Hyacinth sat beside him on the padded leather seat; after a time he gave her his old, bloodstained handkerchief to cover her nose and mouth. Though the wind bayed like a thousand yellow hounds, it could not blow their creaking, shining, old deadcoach off of this road that was no road at all, and he was glad of her company.
Chapter
5
THE SLAVE OF SPHIGX
It was Molpsday, Silk reminded himself as he sat up in bed: the day for light-footed speed, and after work for singing and dancing. He did not feel particularly light-footed as he sat up, swung his legs over the side of his bed, and rubbed his eyes and his bristling jaw. He had slept-how long? Almost too long, but he could still join the sibyls in their morning prayers if he hurried. It had been the first good night's sleep he had gotten since… Since Thelxday.
He stretched, telling himself he would have to hurry. Breakfast later or not at all, though there was still fruit left and vegetables enough for half the quarter.

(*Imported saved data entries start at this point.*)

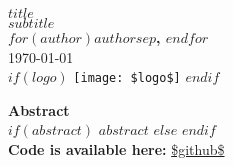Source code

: \vspace{6em}
\begin{center}
    {\Large \textbf{$title$}} \\[1em]
    {\large $subtitle$} \\[1em]
    \textbf{$for(author)$$author$$sep$, $endfor$} \\[1em]
    \today \\[1em]
    $if(logo)$
    \texttt{[image: \$logo\$]}
    $endif$
\end{center}
\textbf{Abstract} \\[1em]
$if(abstract)$
$abstract$
$else$
\lipsum[1] %
$endif$
\vspace{2em} \\[2em]
\textbf{Code is available here: } \url{$github$} \\[1em]

\newpage
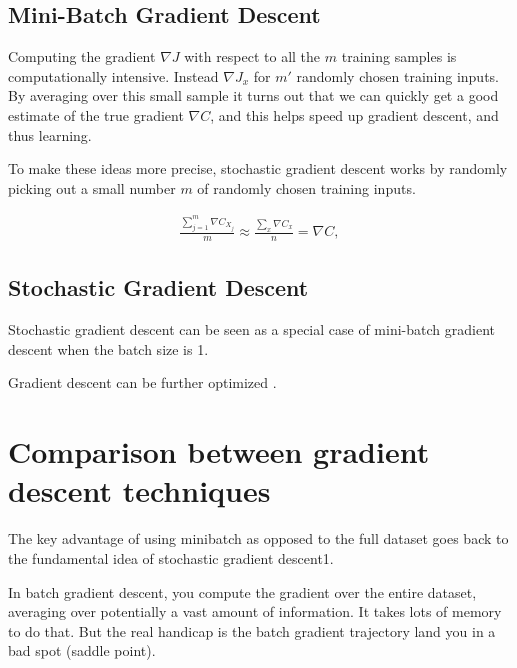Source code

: \subsection{Mini-Batch Gradient Descent}

Computing the gradient $\nabla J$ with respect to all the $m$ training samples is computationally intensive. Instead $\nabla J_x$ for $m'$ randomly chosen training inputs. By averaging over this small sample it turns out that we can quickly get a good estimate of the true gradient $\nabla C$, and this helps speed up gradient descent, and thus learning.

To make these ideas more precise, stochastic gradient descent works by randomly picking out a small number $m$ of randomly chosen training inputs. 

\begin{eqnarray}
  \frac{\sum_{j=1}^m \nabla C_{X_{j}}}{m} \approx \frac{\sum_x \nabla C_x}{n} = \nabla C,
\end{eqnarray}


\subsection{Stochastic Gradient Descent}

Stochastic gradient descent can be seen as a special case of mini-batch gradient descent when the batch size is 1.




Gradient descent can be further optimized \cite{ruder2016}.

\section{Comparison between gradient descent techniques}


The key advantage of using minibatch as opposed to the full dataset goes back to the fundamental idea of stochastic gradient descent1.

In batch gradient descent, you compute the gradient over the entire dataset, averaging over potentially a vast amount of information. It takes lots of memory to do that. But the real handicap is the batch gradient trajectory land you in a bad spot (saddle point).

He stood, resolved to hurry, received a flash of pain in his right ankle for his effort, and sat down again abruptly. Blood's lioness-headed stick was leaning against the head of the bed, with Crane's wrapping on the floor beside it. He picked up the wrapping and lashed the floor with it. "Sphigx will be the goddess for me today," he muttered, "my prop and my support." He traced the sign of addition in the air. "Thou Sabered, Stabbing, Roaring Sphigx, Lioness and Amazon, be with me to the end. Give me courage in this, my hour of hardship."
Crane's wrapping was burning hot; it squeezed his ankle like a vise and felt perfectly wonderful as he trotted down the stairs to fill his washbasin at the kitchen pump.
Oreb was asleep on top of the larder, standing on one leg, his head tucked beneath his sound wing. Silk called, "Wake up, old bird. Food? Fresh water? This is the time to ask."
Oreb croaked in protest without showing his face.
There was still some of his old cage left, and a large, live ember from the fire that had cooked no vegetables last night. Silk laid half a dozen twigs across it, puffed, and actually rubbed his hands at the sight of the young flame. He would not have to use any precious paper at all!
"It's morning," he told the bird. "The shade's up, and you should be too."
There was no reply.
Oreb, Silk decided, was openly ignoring him. "I have a broken ankle," he told the bird happily. "And a stiff arm - Master Xiphias thought I was left-handed, did I tell you about that? And a sore belly, and a fine big black-and-blue mark on my chest where Musk hit me with the pommel of his knife." He arranged three small splits on top of the blazing, snapping twigs. "But I don't care one bit. It's Molpsday, marvelous Molpsday, and I feel marvelous. If you're going to be my pet, so must you, Oreb." He clanged shut the firebox and set his shaving water on the stove.